- [Work order 1]:
In the book review excerpt, who visits the playwright and novelist in his dream at the start of The Lost Baekje?
[Excerpt Boundary: Start]
Unfortunately, that water I was dipping into? Actually sort of scummy. Now I did fish out one excellent book, a work of non-fiction that I liked so much that I read it all the way through even though only a small portion was directly relevant to my research. Unfortunately the other books I found on Google Play were all duds, particularly the historical fiction.

The Lost Baekje

The Lost Baekje cover

How it failed: Overwrought and disjointed writing, far-fetched claims about history.

I'm afraid I wasted my husband's money on this one. It looked so promising, I completely forgot about the sample function and bought it immediately. Alas, shortly into the foreword I realized that not only did this purported historical novel make some highly questionable historical claims that made it effectively useless for my purposes, it was also terribly written.

The novel begins with a playwright and novelist (it should surprise no one that the real-life author is a playwright and novelist) who is visited in his dream by King Muryeong, a fifth-century monarch who ruled the kingdom of Baekje in the southwest of the Korean peninsula. Muryeong exhorts the writer to discover the "lost Baekje," meaning a branch of Baekje that allegedly existed in modern-day China. This claim, though doggedly made by some nationalists, has very little evidence to support it beyond wishful thinking.

Actually, "Muryeong exhorts" is but a pale shadow of the actual monologue, which reads in part:

What stays thee? Why search ye not for the Baekje that was buried for a millennium and a half? Go now. Go around the lands of Black Teeth and Ryukyu to China. Travel past Shandong and Jinan and up the Yangzi to Hainan Isle. There lies Baekje. Find Baekje. The Baekje you know is not the Baekje that truly was. Discover the Baekje that has sunk into an unrecorded 'mystery.' Find my homeland of Baekje and recover the history of Great Baekje.

I put "mystery" in single quotes because this fifth-century king actually said the English word "mystery" in the original text. If you're going to stick around 1,500 years without going on to the afterlife you might as well learn a little English, I guess.

And just in case you think our writer-on-a-mission in a well-adjusted person outside of delusions of grandeur, think again. Having traveled to China on his quest for the lost Baekje, he's in the Beijing University library when he catches sight of a woman reading a book he needs for his research. Here's what ensues:

I felt a flash of hostility at the sight of her reading the history of Baekje. A Chinese woman reading Baekje history--were they now trying to distort Baekje's history as well as Goguryeo's?
[Excerpt Boundary: End]
[Data for review Boundary: Start]
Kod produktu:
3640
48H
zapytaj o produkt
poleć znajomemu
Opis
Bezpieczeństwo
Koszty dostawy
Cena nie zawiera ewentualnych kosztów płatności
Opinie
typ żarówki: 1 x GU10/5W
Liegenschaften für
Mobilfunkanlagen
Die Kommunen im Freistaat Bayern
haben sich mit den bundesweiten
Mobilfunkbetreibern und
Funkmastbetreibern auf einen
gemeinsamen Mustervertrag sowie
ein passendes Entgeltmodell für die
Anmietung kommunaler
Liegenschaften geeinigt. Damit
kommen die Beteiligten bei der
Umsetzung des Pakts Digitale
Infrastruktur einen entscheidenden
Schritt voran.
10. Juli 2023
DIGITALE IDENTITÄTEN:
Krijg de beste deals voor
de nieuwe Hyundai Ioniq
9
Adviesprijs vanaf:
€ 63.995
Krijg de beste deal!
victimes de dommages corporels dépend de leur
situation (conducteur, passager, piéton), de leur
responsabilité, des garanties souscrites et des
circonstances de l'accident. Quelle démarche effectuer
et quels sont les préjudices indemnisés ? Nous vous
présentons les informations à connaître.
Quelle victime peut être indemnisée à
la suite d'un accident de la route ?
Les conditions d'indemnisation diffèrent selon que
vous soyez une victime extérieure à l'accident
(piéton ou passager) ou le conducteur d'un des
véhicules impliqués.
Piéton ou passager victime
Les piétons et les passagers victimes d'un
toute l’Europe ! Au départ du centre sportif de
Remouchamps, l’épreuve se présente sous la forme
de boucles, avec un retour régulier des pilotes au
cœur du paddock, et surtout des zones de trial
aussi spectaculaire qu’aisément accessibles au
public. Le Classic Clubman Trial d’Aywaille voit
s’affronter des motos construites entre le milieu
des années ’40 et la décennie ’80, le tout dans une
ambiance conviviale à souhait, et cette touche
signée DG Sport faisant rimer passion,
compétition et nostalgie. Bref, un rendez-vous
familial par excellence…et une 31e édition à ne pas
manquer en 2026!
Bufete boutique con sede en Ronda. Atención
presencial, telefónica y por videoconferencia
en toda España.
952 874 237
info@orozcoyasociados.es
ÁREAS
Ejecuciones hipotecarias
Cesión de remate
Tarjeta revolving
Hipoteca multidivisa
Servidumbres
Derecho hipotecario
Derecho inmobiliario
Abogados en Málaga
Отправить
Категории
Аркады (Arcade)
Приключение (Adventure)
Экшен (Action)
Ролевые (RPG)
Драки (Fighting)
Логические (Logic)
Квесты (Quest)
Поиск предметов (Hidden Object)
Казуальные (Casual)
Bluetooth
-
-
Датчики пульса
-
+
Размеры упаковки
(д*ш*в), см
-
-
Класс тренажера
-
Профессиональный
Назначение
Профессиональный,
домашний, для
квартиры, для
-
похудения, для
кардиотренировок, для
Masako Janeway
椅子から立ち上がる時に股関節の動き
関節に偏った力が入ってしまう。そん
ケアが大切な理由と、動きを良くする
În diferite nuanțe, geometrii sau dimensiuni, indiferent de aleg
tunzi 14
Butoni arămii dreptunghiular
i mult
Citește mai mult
[Data for review Boundary: End]
- [Work order 2]:
Return the lines of the rows unchanged. Begin at the first line of the rows and stop after the line that contains "Schritt voran.".

- [Reply 1]:
King Muryeong, a fifth-century monarch who ruled the kingdom of Baekje.

- [Reply 2]:
Kod produktu:
3640
48H
zapytaj o produkt
poleć znajomemu
Opis
Bezpieczeństwo
Koszty dostawy
Cena nie zawiera ewentualnych kosztów płatności
Opinie
typ żarówki: 1 x GU10/5W
Liegenschaften für
Mobilfunkanlagen
Die Kommunen im Freistaat Bayern
haben sich mit den bundesweiten
Mobilfunkbetreibern und
Funkmastbetreibern auf einen
gemeinsamen Mustervertrag sowie
ein passendes Entgeltmodell für die
Anmietung kommunaler
Liegenschaften geeinigt. Damit
kommen die Beteiligten bei der
Umsetzung des Pakts Digitale
Infrastruktur einen entscheidenden
Schritt voran.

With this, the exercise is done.